L’exposition Mémoires Augmentées explore la mémoire comme un champ de réinvention permanent, où le passé se mêle au présent à travers les outils, les récits et les paysages qui le portent. L’exposition réunit deux artistes liés à l’Asie, Seunghwan Lee et Ludovic Nino, dont les œuvres révèlent comment la mémoire se construit, se déforme et s’enrichit, qu’elle soit filtrée par les algorithmes ou ancrée dans les strates historiques des territoires.
Seunghwan Lee
Paysages algorithmiques : entre données et réalité.
Lee Seunghwan, artiste coréen, explore la mémoire comme un espace de compromis entre le réel et sa représentation algorithmique.
Son travail s’articule autour d’une pratique hybride, où l’observation in situ de paysages – tels que ceux de la série « Forêt de Fontainebleau » – se confronte aux interprétations générées par des intelligences artificielles. En introduisant des coordonnées GPS et des données visuelles dans des outils d’IA, l’artiste obtient des images synthétiques qu’il retravaille ensuite à l’acrylique ou au dessin, créant des œuvres qui oscillent entre fidélité documentaire et distorsion numérique.
Ces paysages, ni tout à fait réels ni entièrement fictifs, révèlent les paradoxes entre ce que nous percevons et ce que la technologie nous renvoie comme reflet de notre environnement.
En révélant les artefacts visuels et les choix esthétiques de l’IA, Lee interroge la manière dont nos outils technologiques reconfigurent notre rapport à la mémoire et au territoire. Ses œuvres deviennent ainsi des cartographies subjectives, où se superposent une connaissance intime des lieux et une interprétation médiatisée par des algorithmes, invitant le spectateur à questionner la fiabilité de sa propre perception. La mémoire, chez Lee, n’est pas une donnée, mais une construction dynamique, sans cesse réinventée à travers le prisme des technologies contemporaines.
Ludovic Nino :
Racines croisées : mémoires coloniales et résilience végétale.

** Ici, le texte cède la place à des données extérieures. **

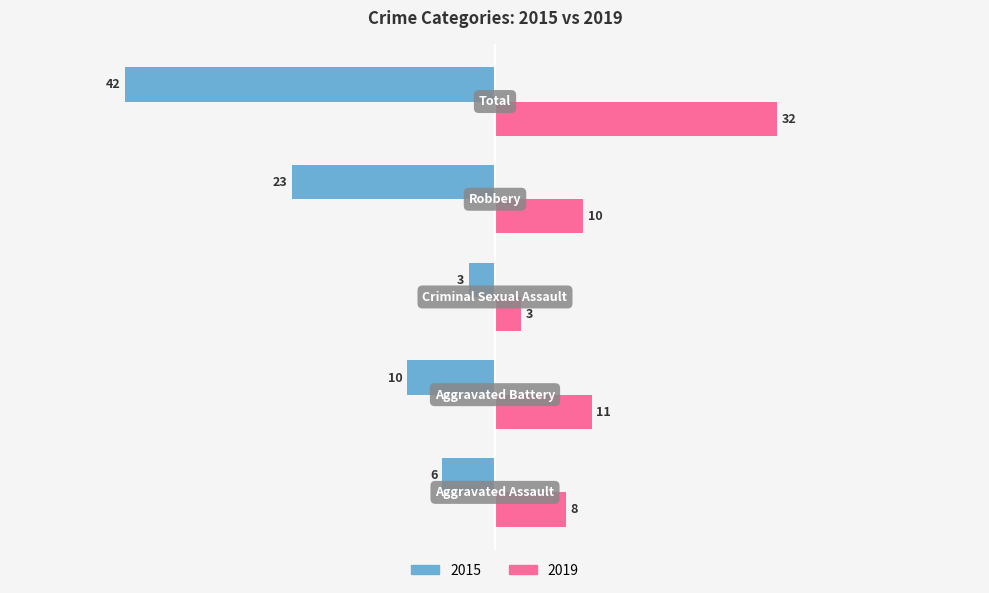

List the series in order of their peak value, highest first.

2019, 2015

Ludovic Nino aborde la mémoire comme un réseau de récits entrelacés, où les paysages deviennent les dépositaires silencieux d’histoires coloniales et de résistances culturelles.
Sa nouvelle série, « Les Figuiers », puise son inspiration dans les parallèles qu’il établit entre les Antilles et Taïwan, deux territoires marqués par des héritages coloniaux complexes. Les figuiers, arbres aux racines envahissantes, y deviennent des métaphores des strates mémorielles qui persistent malgré les bouleversements historiques. Dans ses dessins à l’encre, Nino superpose les symboles de la résistance des communautés marronnes aux Antilles et les traces de la colonisation japonaise à Taïwan, où ces arbres incarnent à la fois l’oppression et la résilience des populations locales. Ses œuvres fonctionnent comme des archives visuelles, où chaque figuier dessiné porte en lui des fragments de récits souvent marginalisés ou oubliés.
En représentant ces arbres qui étouffent et préservent à la fois les vestiges du passé, Nino souligne la manière dont la mémoire collective s’enracine dans les paysages, les transformant en témoins muets mais persistants des luttes et des adaptations culturelles. Chez Nino, la mémoire n’est pas un simple héritage : elle est un processus vivant, où le passé et le présent se confrontent et se réinventent sans cesse.